# Fernseher, großer Monitor oder doch ein Werbepanel? Mit tollen Bildern! ;)



## SuperSoft (15. Mai 2011)

*Fernseher, großer Monitor oder doch ein Werbepanel? Mit tollen Bildern! *

Hallo liebe PCGH.de-Community,

ich hab mir schon von euch meinen tollen neuen PC zusammenstellen lassen.

Jetzt hab ich nochmal einen "Schmerzen" und hoffe, hier wieder Hilfe zu finden.

Hier zum Start ein kleiner Raumplan von meinem Zimmer, damit ihr euch vorstellen könnt, was ich überhaupt von euch möchte:




			Dieser Inhalt steht nur eingeloggten Mitgliedern zur Verfügung.
        



Das oben ist nur eine Skizze um euch verständlich zu machen, wie die gegebenheiten bei mir sind.

Was ich wollte ist jetzt ein Fernseher um Videos / Streams / Filme von meinem PC über HDMI auf meinen Fernsehr zu übertragen um diese von meinem Bett / meiner Couch aus zu schauen.

Jetzt wollte ich euch fragen, was ich am besten für einen Fernseher nehme? Oder doch einen großen PC-Monitor? Oder sowas wie immer im Kino hängt, so ein "Werbepanel"?

Meine Wünsche:



			Dieser Inhalt steht nur eingeloggten Mitgliedern zur Verfügung.
        



Richtig, nur Full HD, ob LCD, Plasma, LED ist mir ehrlich gesagt egal, es sollte nur eine tolle Farbbrillianz da sein und ein klasse Bild abbilden wenn ich über meinen PC Filme abspiele.

#### Einträge:
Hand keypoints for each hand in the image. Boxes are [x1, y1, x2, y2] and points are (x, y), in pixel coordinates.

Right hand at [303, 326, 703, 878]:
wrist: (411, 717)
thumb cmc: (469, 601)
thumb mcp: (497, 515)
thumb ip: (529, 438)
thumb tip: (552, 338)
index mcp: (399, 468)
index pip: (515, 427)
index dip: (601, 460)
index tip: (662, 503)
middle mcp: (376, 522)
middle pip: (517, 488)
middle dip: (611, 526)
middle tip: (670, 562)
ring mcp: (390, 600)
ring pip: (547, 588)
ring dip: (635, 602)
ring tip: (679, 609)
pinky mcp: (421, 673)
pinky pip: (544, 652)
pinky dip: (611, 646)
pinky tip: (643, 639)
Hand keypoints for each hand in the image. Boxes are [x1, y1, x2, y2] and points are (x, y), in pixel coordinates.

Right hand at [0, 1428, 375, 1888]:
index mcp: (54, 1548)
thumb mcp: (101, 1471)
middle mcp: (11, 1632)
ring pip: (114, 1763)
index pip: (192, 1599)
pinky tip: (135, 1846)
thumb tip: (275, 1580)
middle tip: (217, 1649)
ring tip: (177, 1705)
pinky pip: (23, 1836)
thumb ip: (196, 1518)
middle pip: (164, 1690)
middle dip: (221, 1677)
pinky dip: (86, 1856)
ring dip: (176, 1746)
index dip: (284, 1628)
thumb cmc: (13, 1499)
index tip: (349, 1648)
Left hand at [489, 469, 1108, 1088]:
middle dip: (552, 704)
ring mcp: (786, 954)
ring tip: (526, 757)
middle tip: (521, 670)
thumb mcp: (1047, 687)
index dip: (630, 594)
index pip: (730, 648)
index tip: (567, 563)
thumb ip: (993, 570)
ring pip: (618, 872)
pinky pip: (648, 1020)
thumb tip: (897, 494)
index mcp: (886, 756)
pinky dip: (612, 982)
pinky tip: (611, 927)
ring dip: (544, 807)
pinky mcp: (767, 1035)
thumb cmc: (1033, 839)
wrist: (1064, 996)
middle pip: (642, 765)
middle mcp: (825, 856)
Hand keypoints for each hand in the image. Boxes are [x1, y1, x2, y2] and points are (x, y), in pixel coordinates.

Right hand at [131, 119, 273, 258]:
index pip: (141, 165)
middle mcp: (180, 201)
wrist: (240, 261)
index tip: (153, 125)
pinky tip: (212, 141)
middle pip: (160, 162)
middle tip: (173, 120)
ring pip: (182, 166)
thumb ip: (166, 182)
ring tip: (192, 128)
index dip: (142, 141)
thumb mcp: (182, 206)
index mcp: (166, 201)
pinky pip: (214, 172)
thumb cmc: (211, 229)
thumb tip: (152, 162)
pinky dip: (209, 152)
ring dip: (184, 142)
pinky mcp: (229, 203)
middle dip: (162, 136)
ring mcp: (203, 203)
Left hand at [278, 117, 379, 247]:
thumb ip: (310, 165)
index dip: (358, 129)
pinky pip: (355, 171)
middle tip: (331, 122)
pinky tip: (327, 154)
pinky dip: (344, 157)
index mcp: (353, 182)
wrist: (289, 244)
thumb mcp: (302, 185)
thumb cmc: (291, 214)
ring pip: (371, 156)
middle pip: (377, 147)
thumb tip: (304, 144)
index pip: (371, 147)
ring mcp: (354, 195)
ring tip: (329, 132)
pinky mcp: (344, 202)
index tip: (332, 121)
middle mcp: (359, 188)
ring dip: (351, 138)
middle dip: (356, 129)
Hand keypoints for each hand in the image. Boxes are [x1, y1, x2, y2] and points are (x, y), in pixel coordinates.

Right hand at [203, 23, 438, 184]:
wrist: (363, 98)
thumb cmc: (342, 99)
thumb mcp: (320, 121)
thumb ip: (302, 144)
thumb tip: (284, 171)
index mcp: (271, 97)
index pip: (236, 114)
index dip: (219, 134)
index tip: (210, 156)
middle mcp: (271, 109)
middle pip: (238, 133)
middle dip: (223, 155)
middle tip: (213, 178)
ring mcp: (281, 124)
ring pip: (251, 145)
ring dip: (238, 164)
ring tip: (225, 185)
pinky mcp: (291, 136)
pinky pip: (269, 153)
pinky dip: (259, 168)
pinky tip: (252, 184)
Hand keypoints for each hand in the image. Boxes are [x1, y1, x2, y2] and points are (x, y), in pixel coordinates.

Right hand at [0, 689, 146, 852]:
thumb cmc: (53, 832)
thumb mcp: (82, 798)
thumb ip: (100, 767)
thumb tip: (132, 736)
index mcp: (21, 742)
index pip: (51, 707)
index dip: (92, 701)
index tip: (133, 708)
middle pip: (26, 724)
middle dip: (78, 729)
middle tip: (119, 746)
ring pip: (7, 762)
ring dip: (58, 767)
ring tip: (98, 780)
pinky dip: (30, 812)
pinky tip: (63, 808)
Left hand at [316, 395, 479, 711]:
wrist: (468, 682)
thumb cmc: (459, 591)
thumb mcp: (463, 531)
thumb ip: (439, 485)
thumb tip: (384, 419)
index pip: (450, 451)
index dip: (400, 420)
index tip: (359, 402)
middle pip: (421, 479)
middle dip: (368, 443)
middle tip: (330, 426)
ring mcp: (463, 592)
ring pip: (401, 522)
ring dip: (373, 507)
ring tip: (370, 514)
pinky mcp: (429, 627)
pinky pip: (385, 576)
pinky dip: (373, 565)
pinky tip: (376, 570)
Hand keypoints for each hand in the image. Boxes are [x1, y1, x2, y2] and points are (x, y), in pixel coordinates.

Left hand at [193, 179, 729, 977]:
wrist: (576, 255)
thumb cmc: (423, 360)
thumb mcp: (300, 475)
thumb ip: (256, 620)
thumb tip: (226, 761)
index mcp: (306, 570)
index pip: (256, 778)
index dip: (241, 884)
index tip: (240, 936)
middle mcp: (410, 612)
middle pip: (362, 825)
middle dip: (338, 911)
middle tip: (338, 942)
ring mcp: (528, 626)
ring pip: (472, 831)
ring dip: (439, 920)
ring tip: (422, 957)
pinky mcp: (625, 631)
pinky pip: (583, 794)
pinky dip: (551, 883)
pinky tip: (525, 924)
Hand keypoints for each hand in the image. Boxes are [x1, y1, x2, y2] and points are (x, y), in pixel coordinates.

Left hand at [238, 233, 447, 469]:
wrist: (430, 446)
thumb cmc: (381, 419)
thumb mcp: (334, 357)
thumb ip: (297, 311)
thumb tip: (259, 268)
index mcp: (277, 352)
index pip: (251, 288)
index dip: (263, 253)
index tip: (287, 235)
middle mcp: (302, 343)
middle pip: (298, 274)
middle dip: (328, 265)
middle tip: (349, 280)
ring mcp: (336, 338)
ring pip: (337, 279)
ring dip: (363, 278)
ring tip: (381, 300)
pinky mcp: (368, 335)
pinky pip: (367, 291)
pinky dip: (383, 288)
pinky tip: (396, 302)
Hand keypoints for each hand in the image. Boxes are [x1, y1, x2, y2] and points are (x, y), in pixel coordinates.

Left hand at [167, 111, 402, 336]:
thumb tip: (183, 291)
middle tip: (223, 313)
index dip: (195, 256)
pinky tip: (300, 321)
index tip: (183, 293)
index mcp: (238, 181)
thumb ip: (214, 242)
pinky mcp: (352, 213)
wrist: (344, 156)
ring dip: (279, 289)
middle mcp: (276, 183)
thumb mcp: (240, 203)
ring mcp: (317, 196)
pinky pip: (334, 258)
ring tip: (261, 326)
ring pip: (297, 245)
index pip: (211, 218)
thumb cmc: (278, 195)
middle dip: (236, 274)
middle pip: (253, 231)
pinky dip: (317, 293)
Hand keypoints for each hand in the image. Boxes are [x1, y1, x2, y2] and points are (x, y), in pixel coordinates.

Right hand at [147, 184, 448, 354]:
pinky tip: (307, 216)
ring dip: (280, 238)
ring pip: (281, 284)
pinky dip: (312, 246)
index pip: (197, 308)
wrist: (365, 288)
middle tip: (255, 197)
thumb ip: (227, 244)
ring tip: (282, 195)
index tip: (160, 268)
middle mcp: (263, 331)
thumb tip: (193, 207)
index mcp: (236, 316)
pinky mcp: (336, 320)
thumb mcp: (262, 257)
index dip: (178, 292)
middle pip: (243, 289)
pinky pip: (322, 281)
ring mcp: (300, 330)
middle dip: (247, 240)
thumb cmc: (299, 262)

#### Aufgabe 1:
Schreib aus dem Forenbeitrag zur Fernseherwahl genau das Stück ab, das bei den Worten „## SuperSoft (15.“ anfängt und nach „Hilfe zu finden.“ aufhört.
#### Aufgabe 2:
Fass im Forenbeitrag zur Fernseherwahl den Absatz, der mit „Was ich wollte ist jetzt“ beginnt, in einem kürzeren Satz zusammen.
#### Aufgabe 3:
Schreib den Forenbeitrag zur Fernseherwahl weiter, wo er aufhört.

#### Antwort 1:
## SuperSoft (15. Mai 2011)

*Fernseher, großer Monitor oder doch ein Werbepanel? Mit tollen Bildern! *

Hallo liebe PCGH.de-Community,

ich hab mir schon von euch meinen tollen neuen PC zusammenstellen lassen.

Jetzt hab ich nochmal einen "Schmerzen" und hoffe, hier wieder Hilfe zu finden.

#### Antwort 2:
Gesucht ist ein Fernseher, auf den Videos, Streams und Filme vom PC per HDMI übertragen werden, um sie vom Bett oder von der Couch aus anzuschauen.

#### Antwort 3:
Sollte es ein Fernseher werden bevorzuge ich diese Marke:




			Dieser Inhalt steht nur eingeloggten Mitgliedern zur Verfügung.
        

 Ich bräuchte dann auch: 


			Dieser Inhalt steht nur eingeloggten Mitgliedern zur Verfügung.
        

 (Gibt es schon Full-HD Tripple-Tuner?!)

Größenmäßig hätte ich mir gedacht so zwischen 40" und 46". Preisrahmen sollte die 1500€ nicht überschreiten, eher weniger.

Ja, das wars auch schon. Ich brauch kein Internet, 3D oder sonstigen Schnick-Schnack, ich möchte einfach nur einen großen Bildschirm an der Wand der Full HD-Auflösung unterstützt um gechillt Filme / Streams usw. anzuschauen.


Sollten euch noch Informationen fehlen, sagt schnell bescheid, ich ergänze meinen Post sofort!

Viele Grüße

Manuel


----------



## Star_KillA (15. Mai 2011)

*AW: Fernseher, großer Monitor oder doch ein Werbepanel? Mit tollen Bildern! *

Musste diese "Werbung" jetzt sein ?


----------



## Per4mance (15. Mai 2011)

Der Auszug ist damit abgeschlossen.